WORK REQUEST 1 :: According to the passage below on detecting short service outages, what polling interval does the default downtime model set from 12 hours to five days into an ongoing outage?
WORK REQUEST 2 :: Summarize the passage below on detecting short service outages in two sentences.

Detect Short Service Outages

By default, the monitoring interval for a service is five minutes. To detect short service outages, like those caused by automatic network rerouting, use the configurable downtime model. The downtime model lets you reduce the monitoring interval to every 30 seconds for five minutes on a detected service outage. If the service comes back within five minutes, a shorter outage is documented and the impact on service availability can be less than five minutes.

The following figure shows two outages. The first shows a short outage that was detected as up after 90 seconds. The second outage is not currently resolved: the monitor has not detected an available service and was not available within the first five minutes (10 times 30 second polling).

01 downtime model
Figure 1. Downtime model with resolved and ongoing outage

The scheduler changed the polling interval back to five minutes.

Example default configuration of the downtime model
<downtime interval="30000" begin="0" end="300000" /><!-- 30s, 0, 5m -->(1)
<downtime interval="300000" begin="300000" end="43200000" /><!-- 5m, 5m, 12h -->(2)
<downtime interval="600000" begin="43200000" end="432000000" /><!-- 10m, 12h, 5d -->(3)
<downtime interval="3600000" begin="432000000" delete="never"/><!-- 1h, 5d -->(4)
1 From 0 seconds after an outage is detected until five minutes, set the polling interval to 30 seconds.
2 After five minutes of an ongoing outage until 12 hours, set the polling interval to 5 minutes.
3 After 12 hours of an ongoing outage until five days, set the polling interval to 10 minutes.

INFORMATION SUPPLIED ::
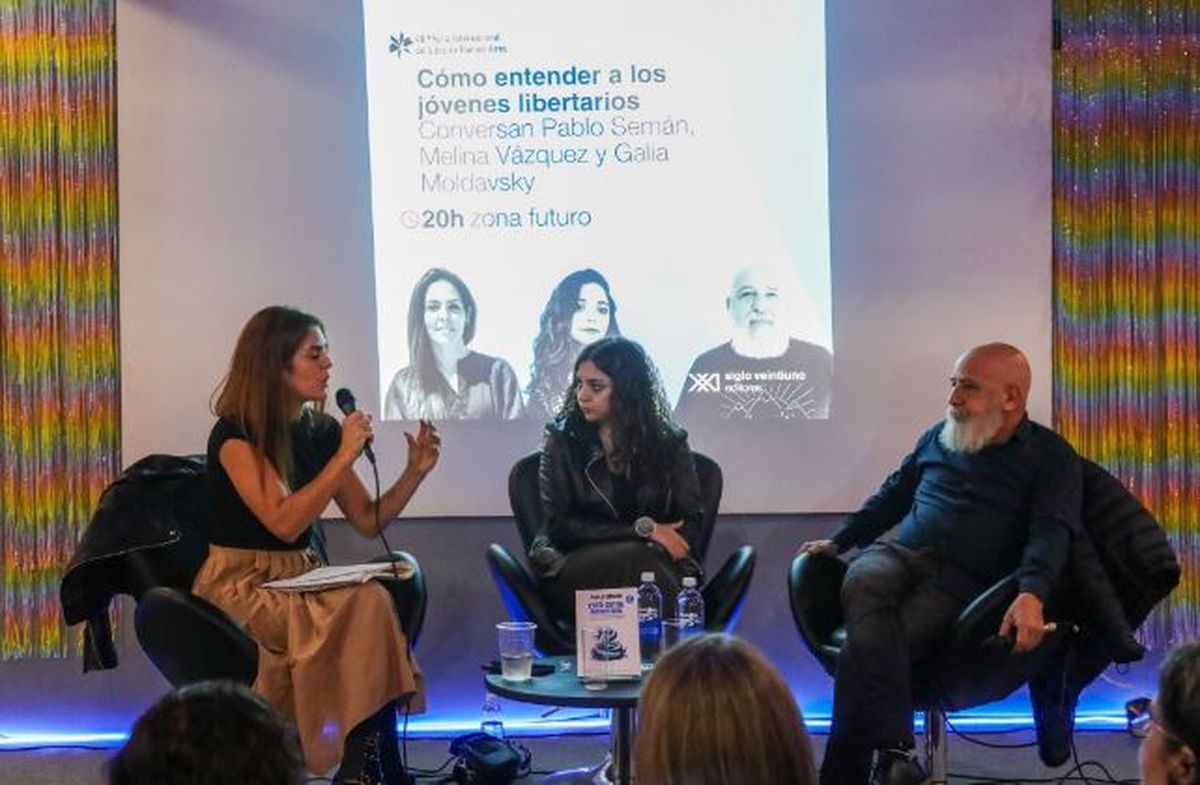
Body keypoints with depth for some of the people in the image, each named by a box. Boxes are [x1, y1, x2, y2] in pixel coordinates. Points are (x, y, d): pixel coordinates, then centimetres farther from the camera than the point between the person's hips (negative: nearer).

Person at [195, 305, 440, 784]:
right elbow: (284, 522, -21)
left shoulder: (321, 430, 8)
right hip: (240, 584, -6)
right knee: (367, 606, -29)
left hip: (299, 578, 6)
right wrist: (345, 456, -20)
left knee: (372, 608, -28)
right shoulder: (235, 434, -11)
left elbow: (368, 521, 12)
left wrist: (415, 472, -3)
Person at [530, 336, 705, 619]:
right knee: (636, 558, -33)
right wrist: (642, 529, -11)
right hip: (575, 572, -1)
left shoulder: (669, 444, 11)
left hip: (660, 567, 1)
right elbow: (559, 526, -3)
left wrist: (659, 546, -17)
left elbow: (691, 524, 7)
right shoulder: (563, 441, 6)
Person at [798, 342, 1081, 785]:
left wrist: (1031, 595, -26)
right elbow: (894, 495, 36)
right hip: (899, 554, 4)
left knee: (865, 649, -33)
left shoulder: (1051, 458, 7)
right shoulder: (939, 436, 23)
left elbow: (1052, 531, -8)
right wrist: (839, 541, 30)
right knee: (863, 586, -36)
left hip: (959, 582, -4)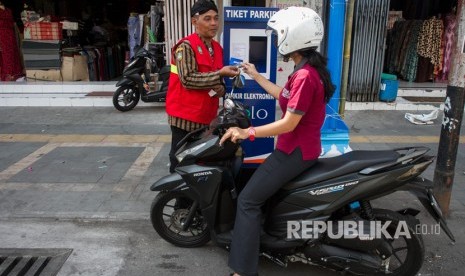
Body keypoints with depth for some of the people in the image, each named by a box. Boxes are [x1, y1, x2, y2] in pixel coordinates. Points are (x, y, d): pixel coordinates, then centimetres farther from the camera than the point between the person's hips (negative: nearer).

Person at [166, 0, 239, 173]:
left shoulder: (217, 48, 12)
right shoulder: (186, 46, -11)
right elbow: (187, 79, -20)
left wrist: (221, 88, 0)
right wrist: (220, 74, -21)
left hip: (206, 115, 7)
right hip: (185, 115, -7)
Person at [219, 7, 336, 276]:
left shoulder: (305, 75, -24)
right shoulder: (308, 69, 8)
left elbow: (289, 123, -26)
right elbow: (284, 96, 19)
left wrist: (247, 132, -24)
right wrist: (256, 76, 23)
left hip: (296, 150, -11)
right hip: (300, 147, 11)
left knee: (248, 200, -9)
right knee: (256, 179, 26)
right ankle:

FINAL ANSWER 1 :: 10 minutes.

FINAL ANSWER 2 :: A service is monitored every five minutes by default, but the configurable downtime model can reduce polling to every 30 seconds for the first five minutes after an outage is detected, so short outages, like those from automatic network rerouting, are documented with less impact on availability. In the default configuration, the polling interval then lengthens as an outage continues: 5 minutes until 12 hours, then 10 minutes until five days.